Helping children in care access quality healthcare

We’re marking a decade of our Pathway to Good Health clinics, which provide health assessments and care for children in out-of-home care. 

In 2011, the Centre for Community Child Health was approached to provide clinical expertise to help ensure that children entering out-of-home care (on Child Protection orders) had their health needs assessed and addressed in a timely way.

Supporting the health needs of children is important because children entering care have often been living with many adversities and are at risk of poorer health, development and wellbeing in childhood and adulthood. Intervening early to identify and address their health needs and challenges helps to prevent the lifelong impact of adversity in early childhood.

Developing a pathway to good health

The Child Protection intervention provides an opportunity to connect or reconnect children in care with health services and ensure that each child’s health needs are identified, and then appropriate care provided.

A/Prof Jill Sewell chaired a Clinical Advisory Group in 2011, with Dr Karen McLean as the project officer, to support the development of a pathway to care for children in OoHC. In 2013, the Centre, in partnership with the Royal Children’s Hospital Melbourne, opened our doors to the multi-disciplinary Pathway to Good Health Clinic. This clinic was one of three assessment clinics in North-west metropolitan Melbourne for children who had recently entered care.

The Pathway to Good Health Clinics

Children are seen by a paediatrician, speech pathologist and clinical psychologist for a comprehensive assessment of needs. This includes hearing from carers, educators and the children, and a lot of play-based observation amidst more formal assessments. To make things easier for carers, sibling groups are often seen together, and we are well supported by our audiology and immunisation centre colleagues who will often make time on the day of the assessment to provide additional services.

With funding from the Department of Health, we have been able to expand our services and care offerings. The service now employs clinical nurse consultants who have been outposted to the local Child Protection offices to support the identification of health needs and navigation of the health system.

In 2022, a training clinic was established to develop the future paediatric workforce by including an advanced trainee in Community Child Health in the multi-disciplinary team. Since February 2023 we have also offered six-month positions to established paediatricians to up skill in the area of multi-disciplinary assessment for this cohort.

Looking back and moving forward

In an effort to understand the services and need across the state, Dr McLean added research to her clinical role in 2017. She carried out her PhD studies in the same field, exploring barriers and enablers to assessment and identifying the benchmark rates of health service use by Victorian children, in the first year after they entered care. Since 2021, she has been working with the Centre for Excellence in Child and Family Welfare to identify the impacts of the COVID-19 pandemic upon children and young people living with adversity, and in OoHC, and to develop solutions to address these impacts.
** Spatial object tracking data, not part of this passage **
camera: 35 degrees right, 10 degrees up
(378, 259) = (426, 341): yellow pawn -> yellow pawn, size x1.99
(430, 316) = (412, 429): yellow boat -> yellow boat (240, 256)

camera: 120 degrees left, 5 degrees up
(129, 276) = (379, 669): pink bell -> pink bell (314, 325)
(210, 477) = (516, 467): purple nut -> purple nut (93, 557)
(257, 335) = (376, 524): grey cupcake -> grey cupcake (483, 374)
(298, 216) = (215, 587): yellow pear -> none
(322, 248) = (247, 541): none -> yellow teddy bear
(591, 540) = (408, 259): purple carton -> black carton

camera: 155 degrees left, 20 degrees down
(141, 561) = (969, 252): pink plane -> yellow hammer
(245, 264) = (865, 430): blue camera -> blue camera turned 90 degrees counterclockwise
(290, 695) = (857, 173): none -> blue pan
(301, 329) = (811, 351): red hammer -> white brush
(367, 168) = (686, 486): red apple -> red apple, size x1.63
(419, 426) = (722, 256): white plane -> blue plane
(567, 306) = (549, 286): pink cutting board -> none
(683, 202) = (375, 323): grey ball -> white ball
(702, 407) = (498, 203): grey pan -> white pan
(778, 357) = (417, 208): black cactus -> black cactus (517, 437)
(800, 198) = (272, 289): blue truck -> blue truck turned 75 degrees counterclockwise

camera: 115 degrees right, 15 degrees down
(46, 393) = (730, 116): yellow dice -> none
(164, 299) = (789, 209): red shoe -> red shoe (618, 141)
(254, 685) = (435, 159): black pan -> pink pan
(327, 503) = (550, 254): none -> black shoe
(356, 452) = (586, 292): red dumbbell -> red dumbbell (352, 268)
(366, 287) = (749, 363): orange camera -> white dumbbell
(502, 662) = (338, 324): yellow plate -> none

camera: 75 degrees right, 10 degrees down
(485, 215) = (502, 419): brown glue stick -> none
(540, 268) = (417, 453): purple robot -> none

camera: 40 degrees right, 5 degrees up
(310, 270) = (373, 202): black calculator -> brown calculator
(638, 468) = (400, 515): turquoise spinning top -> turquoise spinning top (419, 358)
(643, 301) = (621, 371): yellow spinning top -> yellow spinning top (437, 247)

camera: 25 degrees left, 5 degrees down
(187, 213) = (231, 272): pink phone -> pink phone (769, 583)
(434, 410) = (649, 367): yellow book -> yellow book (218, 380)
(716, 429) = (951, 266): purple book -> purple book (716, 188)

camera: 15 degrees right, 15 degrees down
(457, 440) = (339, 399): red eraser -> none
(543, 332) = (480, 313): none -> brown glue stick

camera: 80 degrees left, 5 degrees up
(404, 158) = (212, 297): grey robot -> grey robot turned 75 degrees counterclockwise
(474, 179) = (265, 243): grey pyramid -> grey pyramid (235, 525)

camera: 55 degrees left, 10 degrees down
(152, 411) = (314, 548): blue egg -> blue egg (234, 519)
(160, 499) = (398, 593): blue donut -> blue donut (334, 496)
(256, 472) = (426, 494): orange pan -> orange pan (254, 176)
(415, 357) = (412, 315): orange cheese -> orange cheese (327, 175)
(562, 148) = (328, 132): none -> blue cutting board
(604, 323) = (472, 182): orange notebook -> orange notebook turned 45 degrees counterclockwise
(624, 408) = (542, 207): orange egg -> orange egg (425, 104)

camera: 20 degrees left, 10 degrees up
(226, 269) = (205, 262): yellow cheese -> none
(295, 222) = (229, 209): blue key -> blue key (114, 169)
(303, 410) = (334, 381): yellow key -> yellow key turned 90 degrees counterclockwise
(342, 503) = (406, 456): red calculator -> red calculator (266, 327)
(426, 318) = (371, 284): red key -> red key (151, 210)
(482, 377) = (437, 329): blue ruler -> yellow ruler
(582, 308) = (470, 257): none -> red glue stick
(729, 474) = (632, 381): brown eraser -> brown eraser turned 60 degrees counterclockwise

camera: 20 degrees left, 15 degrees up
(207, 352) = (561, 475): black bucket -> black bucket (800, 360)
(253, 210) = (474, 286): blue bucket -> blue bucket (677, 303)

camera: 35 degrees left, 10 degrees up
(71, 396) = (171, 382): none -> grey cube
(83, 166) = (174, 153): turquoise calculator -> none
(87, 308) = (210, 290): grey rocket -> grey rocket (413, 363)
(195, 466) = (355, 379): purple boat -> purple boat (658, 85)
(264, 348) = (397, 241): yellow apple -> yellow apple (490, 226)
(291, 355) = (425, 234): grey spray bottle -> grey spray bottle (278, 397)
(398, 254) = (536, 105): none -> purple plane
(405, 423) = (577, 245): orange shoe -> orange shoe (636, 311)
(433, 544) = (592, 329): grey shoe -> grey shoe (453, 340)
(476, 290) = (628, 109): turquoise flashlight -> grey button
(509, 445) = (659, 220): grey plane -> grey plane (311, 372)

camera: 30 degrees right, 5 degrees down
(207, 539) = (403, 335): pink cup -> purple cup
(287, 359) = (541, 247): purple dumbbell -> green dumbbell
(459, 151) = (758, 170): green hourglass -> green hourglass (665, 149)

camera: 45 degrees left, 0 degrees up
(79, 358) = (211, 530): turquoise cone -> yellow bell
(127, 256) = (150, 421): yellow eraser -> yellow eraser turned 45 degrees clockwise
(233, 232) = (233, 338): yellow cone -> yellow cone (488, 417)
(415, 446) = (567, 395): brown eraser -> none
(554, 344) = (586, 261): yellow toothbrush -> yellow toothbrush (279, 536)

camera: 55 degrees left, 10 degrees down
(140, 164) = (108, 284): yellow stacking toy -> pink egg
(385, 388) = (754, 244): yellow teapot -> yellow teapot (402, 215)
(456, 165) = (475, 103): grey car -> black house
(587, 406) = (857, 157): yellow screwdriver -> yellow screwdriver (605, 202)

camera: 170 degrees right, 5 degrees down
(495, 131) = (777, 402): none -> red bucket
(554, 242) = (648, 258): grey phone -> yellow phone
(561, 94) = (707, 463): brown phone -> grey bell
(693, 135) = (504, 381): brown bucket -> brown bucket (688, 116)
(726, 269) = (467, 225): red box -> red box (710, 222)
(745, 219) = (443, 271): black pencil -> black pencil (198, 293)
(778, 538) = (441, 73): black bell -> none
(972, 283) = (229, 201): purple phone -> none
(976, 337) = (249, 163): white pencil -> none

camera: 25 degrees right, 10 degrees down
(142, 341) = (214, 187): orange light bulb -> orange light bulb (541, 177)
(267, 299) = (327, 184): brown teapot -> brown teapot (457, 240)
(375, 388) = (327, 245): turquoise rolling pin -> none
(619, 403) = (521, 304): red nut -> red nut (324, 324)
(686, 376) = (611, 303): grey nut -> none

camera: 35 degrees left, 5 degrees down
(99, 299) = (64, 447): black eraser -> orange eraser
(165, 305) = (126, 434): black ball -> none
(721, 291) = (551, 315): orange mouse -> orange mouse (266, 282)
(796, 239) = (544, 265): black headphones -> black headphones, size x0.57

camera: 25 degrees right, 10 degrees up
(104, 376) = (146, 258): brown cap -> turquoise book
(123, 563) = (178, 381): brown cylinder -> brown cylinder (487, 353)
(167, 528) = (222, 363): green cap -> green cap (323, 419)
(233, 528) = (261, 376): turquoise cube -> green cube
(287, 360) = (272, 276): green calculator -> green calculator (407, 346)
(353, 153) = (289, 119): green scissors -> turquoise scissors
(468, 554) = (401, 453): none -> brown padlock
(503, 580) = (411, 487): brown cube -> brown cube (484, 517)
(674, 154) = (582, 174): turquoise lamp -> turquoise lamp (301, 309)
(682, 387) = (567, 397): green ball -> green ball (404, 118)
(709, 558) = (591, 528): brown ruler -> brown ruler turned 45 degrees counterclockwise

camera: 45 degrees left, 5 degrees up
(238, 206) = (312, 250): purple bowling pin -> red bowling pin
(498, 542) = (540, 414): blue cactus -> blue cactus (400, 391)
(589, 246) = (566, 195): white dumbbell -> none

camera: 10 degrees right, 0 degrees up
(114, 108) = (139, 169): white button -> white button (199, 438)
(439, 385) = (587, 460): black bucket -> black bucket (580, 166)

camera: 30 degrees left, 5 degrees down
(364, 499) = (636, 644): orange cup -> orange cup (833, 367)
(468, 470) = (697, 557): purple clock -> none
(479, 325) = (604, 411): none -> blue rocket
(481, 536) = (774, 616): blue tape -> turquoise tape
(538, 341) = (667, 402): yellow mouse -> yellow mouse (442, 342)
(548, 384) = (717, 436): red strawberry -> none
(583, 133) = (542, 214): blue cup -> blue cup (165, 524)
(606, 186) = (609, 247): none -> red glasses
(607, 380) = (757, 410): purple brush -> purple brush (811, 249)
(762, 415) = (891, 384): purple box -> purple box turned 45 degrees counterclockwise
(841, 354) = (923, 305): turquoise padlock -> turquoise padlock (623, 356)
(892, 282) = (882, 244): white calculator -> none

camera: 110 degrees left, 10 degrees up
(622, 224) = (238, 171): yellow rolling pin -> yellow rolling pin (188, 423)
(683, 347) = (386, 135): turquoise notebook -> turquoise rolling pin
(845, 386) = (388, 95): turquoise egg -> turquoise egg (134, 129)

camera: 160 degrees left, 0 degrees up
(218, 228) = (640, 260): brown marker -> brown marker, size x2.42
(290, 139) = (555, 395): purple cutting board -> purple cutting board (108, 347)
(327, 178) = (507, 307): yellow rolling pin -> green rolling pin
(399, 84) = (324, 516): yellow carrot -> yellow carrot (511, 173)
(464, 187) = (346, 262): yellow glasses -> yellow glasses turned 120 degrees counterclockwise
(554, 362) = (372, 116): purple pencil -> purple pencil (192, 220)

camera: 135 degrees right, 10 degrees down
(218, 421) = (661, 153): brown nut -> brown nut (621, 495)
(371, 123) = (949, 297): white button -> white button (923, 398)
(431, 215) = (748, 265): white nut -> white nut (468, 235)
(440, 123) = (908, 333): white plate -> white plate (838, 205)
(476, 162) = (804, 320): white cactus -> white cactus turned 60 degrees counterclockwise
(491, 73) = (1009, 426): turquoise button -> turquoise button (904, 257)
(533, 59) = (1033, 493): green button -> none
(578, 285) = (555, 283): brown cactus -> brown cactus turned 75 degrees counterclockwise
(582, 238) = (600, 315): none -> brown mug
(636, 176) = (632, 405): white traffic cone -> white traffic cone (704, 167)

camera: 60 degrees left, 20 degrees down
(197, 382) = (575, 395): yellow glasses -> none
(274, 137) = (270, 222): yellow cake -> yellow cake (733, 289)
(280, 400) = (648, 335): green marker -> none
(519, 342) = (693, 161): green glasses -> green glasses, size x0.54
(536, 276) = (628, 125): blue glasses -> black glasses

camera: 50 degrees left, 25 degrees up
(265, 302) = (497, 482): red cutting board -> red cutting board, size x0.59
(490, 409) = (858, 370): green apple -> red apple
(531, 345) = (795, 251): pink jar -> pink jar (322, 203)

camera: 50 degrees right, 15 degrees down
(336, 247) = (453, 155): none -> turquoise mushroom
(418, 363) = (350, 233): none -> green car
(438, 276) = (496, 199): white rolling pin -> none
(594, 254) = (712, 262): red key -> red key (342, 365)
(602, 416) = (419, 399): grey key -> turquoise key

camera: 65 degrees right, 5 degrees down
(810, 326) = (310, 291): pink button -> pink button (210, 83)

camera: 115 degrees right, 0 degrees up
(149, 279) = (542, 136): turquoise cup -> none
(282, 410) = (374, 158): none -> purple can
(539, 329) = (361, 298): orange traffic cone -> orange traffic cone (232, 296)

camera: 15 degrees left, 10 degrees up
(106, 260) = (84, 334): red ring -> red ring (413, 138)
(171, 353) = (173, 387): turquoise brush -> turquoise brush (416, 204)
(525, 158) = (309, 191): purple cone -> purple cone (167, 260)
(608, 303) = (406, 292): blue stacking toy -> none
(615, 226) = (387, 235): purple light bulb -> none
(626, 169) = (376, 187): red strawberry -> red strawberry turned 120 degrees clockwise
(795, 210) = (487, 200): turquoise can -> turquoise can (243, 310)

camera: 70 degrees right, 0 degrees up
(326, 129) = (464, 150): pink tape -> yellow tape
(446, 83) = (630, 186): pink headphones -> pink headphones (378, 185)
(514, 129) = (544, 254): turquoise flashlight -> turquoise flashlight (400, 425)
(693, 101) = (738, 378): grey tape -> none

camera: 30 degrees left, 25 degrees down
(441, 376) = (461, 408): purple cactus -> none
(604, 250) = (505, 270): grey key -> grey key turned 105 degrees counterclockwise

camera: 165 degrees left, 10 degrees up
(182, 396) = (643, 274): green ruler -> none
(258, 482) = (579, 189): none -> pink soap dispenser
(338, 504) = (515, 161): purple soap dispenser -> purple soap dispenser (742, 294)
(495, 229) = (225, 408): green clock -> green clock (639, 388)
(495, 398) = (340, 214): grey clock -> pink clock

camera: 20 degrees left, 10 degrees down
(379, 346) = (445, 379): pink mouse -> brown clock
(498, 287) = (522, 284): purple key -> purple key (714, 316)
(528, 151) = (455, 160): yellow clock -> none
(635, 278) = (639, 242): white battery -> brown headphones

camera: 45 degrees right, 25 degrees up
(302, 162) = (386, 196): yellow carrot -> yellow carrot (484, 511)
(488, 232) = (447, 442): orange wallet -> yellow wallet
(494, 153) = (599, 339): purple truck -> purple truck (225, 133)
The progress over the decade has been slow and steady, but it continues to gain momentum. In May 2023, we passed the ten-year milestone for the first children seen in clinic, and hundreds of children have attended over that time. In the same month, the Victorian government announced new funding to expand access to health support for children entering care across the whole state of Victoria. Karen continues to lead the team, working within RCH and the Murdoch Children’s Research Institute, and externally as the Vulnerable Child Health Lead to promote and deliver equitable healthcare for those in out-of-home care.